Powodzenia nic się nie bój kilka wkłuć i po krzyku .@magda_lena85 ja byłam U Prof w lutym. Też miałam sporo badań zrobionych i niektóre zaakceptował (np. Mutacje, kariotyp mój i M). Badania które wykonałam wcześniej i powtarzałam u Prof to : ANA, NK, przeciwciała przeciwko beta2. A reszta to była nowa. + partner badał wcześniej 2 razy nasienie i u Prof też musiał.
My właśnie jesteśmy w Łodzi na pierwszych szczepieniach
A masz mutacje? Jakie leki po teście pozytywnym ? Była pacjentka u Maliny co wpadła nie szczepiła się chodź chciała suma summarum zaszczepiła się w ciąży 2 razy i udało im się donosić ciążę i urodzić zdrową córeczkę. Masz wizytę umowioną ewentualnie do prof.
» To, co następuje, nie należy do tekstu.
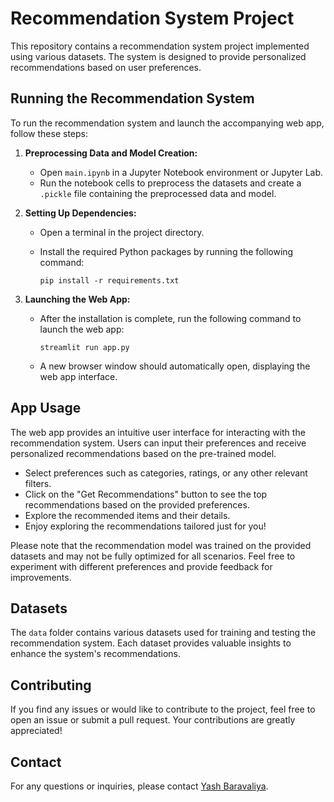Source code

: # Recommendation System Project

This repository contains a recommendation system project implemented using various datasets. The system is designed to provide personalized recommendations based on user preferences.

## Running the Recommendation System

To run the recommendation system and launch the accompanying web app, follow these steps:

1. **Preprocessing Data and Model Creation:**
   - Open `main.ipynb` in a Jupyter Notebook environment or Jupyter Lab.
   - Run the notebook cells to preprocess the datasets and create a `.pickle` file containing the preprocessed data and model.

2. **Setting Up Dependencies:**
   - Open a terminal in the project directory.
   - Install the required Python packages by running the following command:
   
     ```
     pip install -r requirements.txt
     ```

3. **Launching the Web App:**
   - After the installation is complete, run the following command to launch the web app:
   
     ```
     streamlit run app.py
     ```
   
   - A new browser window should automatically open, displaying the web app interface.

## App Usage

The web app provides an intuitive user interface for interacting with the recommendation system. Users can input their preferences and receive personalized recommendations based on the pre-trained model.

- Select preferences such as categories, ratings, or any other relevant filters.
- Click on the "Get Recommendations" button to see the top recommendations based on the provided preferences.
- Explore the recommended items and their details.
- Enjoy exploring the recommendations tailored just for you!

Please note that the recommendation model was trained on the provided datasets and may not be fully optimized for all scenarios. Feel free to experiment with different preferences and provide feedback for improvements.

## Datasets

The `data` folder contains various datasets used for training and testing the recommendation system. Each dataset provides valuable insights to enhance the system's recommendations.

## Contributing

If you find any issues or would like to contribute to the project, feel free to open an issue or submit a pull request. Your contributions are greatly appreciated!

## Contact

For any questions or inquiries, please contact [Yash Baravaliya](yashbaravaliya206@gmail.com).
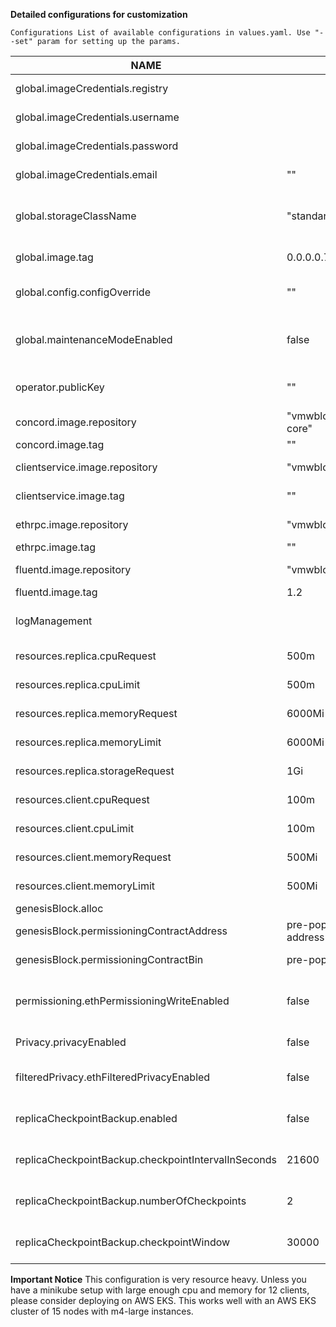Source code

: **Detailed configurations for customization**

    Configurations List of available configurations in values.yaml. Use "--set" param for setting up the params.


| NAME                                                | VALUE                          | DESCRIPTION                                  | TYPE      |
|-----------------------------------------------------|--------------------------------|----------------------------------------------|-----------|
| global.imageCredentials.registry                    |                                | Name of docker registry                      | Mandatory |
| global.imageCredentials.username                    |                                | Username for docker registry                 | Mandatory |
| global.imageCredentials.password                    |                                | Password for docker registry                 | Mandatory |
| global.imageCredentials.email                       | ""                             | Email for docker registry                    | Optional  |
| global.storageClassName                             | "standard"                     | Global StorageClass for Persistent Volume(s) |           |
| global.image.tag                                    | 0.0.0.0.7833                   | The global artifact tag                      | Mandatory |
| global.config.configOverride                        | ""                             | Overwrite tls cert files during upgrade      | Optional  |
| global.maintenanceModeEnabled                       | false                          | Launch containers in maintenance mode        | Optional  |
| operator.publicKey                                  | ""                             | Public key for corresponding operator pvt key| Mandatory |
| concord.image.repository                            | "vmwblockchain/concord-core"   | Global repository for replica                | Mandatory |
| concord.image.tag                                   | ""                             | Tag for replica                              | Optional  |
| clientservice.image.repository                      | "vmwblockchain/clientservice"  | Global repository for clientservice          | Mandatory |
| clientservice.image.tag                             | ""                             | Tag for client service                       | Optional  |
| ethrpc.image.repository                             | "vmwblockchain/ethrpc"         | Global repository for ethrpc                 | Mandatory |
| ethrpc.image.tag                                    | ""                             | Tag for ethrpc                               | Optional  |
| fluentd.image.repository                            | "vmwblockchain/fluentd"        | Global repository for fluentd                | Mandatory |
| fluentd.image.tag                                   | 1.2                            | Tag for fluentd                              | Optional  |
| logManagement                                       |                                | logmanagement-specific parameters            |           |
| resources.replica.cpuRequest                        | 500m                           | CPU request for replica                      | Optional  |
| resources.replica.cpuLimit                          | 500m                           | CPU Limit for replica                        | Optional  |
| resources.replica.memoryRequest                     | 6000Mi                         | Memory request for replica                   | Optional  |
| resources.replica.memoryLimit                       | 6000Mi                         | Memory limit for replica                     | Optional  |
| resources.replica.storageRequest                    | 1Gi                            | Storage request for replica                  | Optional  |
| resources.client.cpuRequest                         | 100m                           | CPU request for client                       | Optional  |
| resources.client.cpuLimit                           | 100m                           | CPU limit for client                         | Optional  |
| resources.client.memoryRequest                      | 500Mi                          | memory request for client                    | Optional  |
| resources.client.memoryLimit                        | 500Mi                          | memory limit for client                      | Optional  |
| genesisBlock.alloc                                  |                                | List of accounts                             |           |
| genesisBlock.permissioningContractAddress           | pre-populated contract address | Contract address for permissioning           | Optional  |
| genesisBlock.permissioningContractBin               | pre-populated contract binary  | Contract bin for permissioning               | Optional  |
| permissioning.ethPermissioningWriteEnabled          | false                          | Eth permissioning write enabled flag         | Optional  |
| Privacy.privacyEnabled                              | false                          | Flag for enabling privacy                    | Optional  |
| filteredPrivacy.ethFilteredPrivacyEnabled           | false                          | Eth filtered privacy enabled flag            | Optional  |
| replicaCheckpointBackup.enabled                     | false                          | Enable Replica checkpoint-based backup       | Optional  |
| replicaCheckpointBackup.checkpointIntervalInSeconds | 21600                          | Interval between checkpoint backups          | Optional  |
| replicaCheckpointBackup.numberOfCheckpoints         | 2                              | Number of checkpoints to retain              | Optional  |
| replicaCheckpointBackup.checkpointWindow            | 30000                          | Number of sequences to wait for              | Optional  |

**Important Notice**
This configuration is very resource heavy. Unless you have a minikube setup with large enough cpu and memory for 12 clients, please consider deploying on AWS EKS.
This works well with an AWS EKS cluster of 15 nodes with m4-large instances.
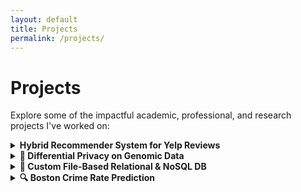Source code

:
 ```yaml
---
layout: default
title: Projects
permalink: /projects/
---
```


# Projects

Explore some of the impactful academic, professional, and research projects I've worked on:

<div class="project-card">
  <details>
    <summary><strong> Hybrid Recommender System for Yelp Reviews</strong></summary>
    <img src="{{ '/assets/img/solution_flow_diagram.png' | relative_url }}" alt="Hybrid Recommender System Diagram" style="max-width:100%; margin: 1rem 0; border-radius: 10px; box-shadow: 0 2px 8px rgba(0,0,0,0.1);">

    <p>Developed a scalable hybrid recommendation engine using <strong>PySpark</strong> and <strong>XGBoost</strong> to predict user ratings on Yelp businesses. Combined item-based collaborative filtering with a model-based approach leveraging user, business, review, tip, and photo metadata.</p>
    
    <ul>
      <li>Engineered a Spark pipeline to preprocess and integrate multi-source data: CSV, JSON reviews, tips, photos, and user profiles.</li>
      <li>Implemented item-item collaborative filtering with cosine similarity and bias correction.</li>
      <li>Trained an XGBoost regression model on engineered features from sentiment, user activity, tips, and photos.</li>
      <li>Blended predictions (95% model-based, 5% CF) to improve accuracy and reduce RMSE.</li>
    </ul>

    <p><strong>📈 Results:</strong> Achieved strong RMSE performance, validated using error distribution analysis.</p>
    <p><strong>🧰 Tech Stack:</strong> PySpark, Python, XGBoost, NumPy, JSON, CSV</p>
    <p><strong>🔖 Keywords:</strong> Recommender Systems, Hybrid Model, Collaborative Filtering, Machine Learning, Spark</p>
    <p><strong>🔗 GitHub:</strong> <a href="https://github.com/aditi-joshi-usc/yelp-recommender-system" target="_blank">github.com/aditi-joshi-usc/yelp-recommender-system</a></p>
  </details>
</div>

<!-- Example placeholder cards for future expansion -->

<div class="project-card">
  <details>
    <summary><strong>🧠 Differential Privacy on Genomic Data</strong></summary>
    <p>Created a Django-based portal demonstrating privacy-utility tradeoffs using ML on genomic datasets. Implemented differential privacy techniques and presented results at international competitions.</p>
    <p><strong>Technologies:</strong> Python, Django, MongoDB, Differential Privacy</p>
  </details>
</div>

<div class="project-card">
  <details>
    <summary><strong>📂 Custom File-Based Relational & NoSQL DB</strong></summary>
    <p>Designed and built a Python-based database system supporting both relational and NoSQL structures, improving retrieval and storage efficiency by over 30%.</p>
    <p><strong>Technologies:</strong> Python, File I/O, OOP</p>
  </details>
</div>

<div class="project-card">
  <details>
    <summary><strong>🔍 Boston Crime Rate Prediction</strong></summary>
    <p>Led a team to build a predictive model for Boston crime trends using regression and random forest algorithms, achieving 80% model accuracy.</p>
    <p><strong>Technologies:</strong> Python, Pandas, Scikit-learn, Matplotlib</p>
  </details>
</div>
Nic nie doradzę rozumiem strach . WspieramHej! Dzięki, że pamiętasz. Potrzebowałam trochę czasu by się otrząsnąć. Mętlik mam ogromny. Jechałam tam już z nastawieniem, ze będziemy mieli bana na starania, ale doktor wręcz mi kazał się starać i mnie przekonywał. Bo mój pesel, bo genetyka, bo mimo stymulacji wyhodowałam tylko jeden pęcherzyk. Powiedziałam mu, ze się boje, ze ciąża zajdzie dalej i poronie późno (i to dopiero będzie strata czasu), ale on stwierdził, ze to rosyjska ruletka i ze względu na genetykę powinnam czekając na wizytę do profesora próbować. Bo do profesora mam iść i szczepienia robić. Mam zrobić bardzo wcześnie betę (w 23-24 dc) z powodu skopanej immunologii i jakby coś wyszło, mam na drugi dzień bez zapisów przyjść po recepty na leki immunosupresyjne (nie mogę ich brać od owu z powodu covid). Teraz oczywiście obstawił mnie progesteronem, ale tym razem bez heparyny (nawet jeszcze dzwoniłam potem pytać, czy na pewno).
No i dostałam kolejna receptę na stymulację.
Raczej wyszłam od niego z wielkim dołem i strachem.
@magda_lena85 bardzo mi przykro. Chyba faktycznie potrzebujesz rzetelnego lekarza.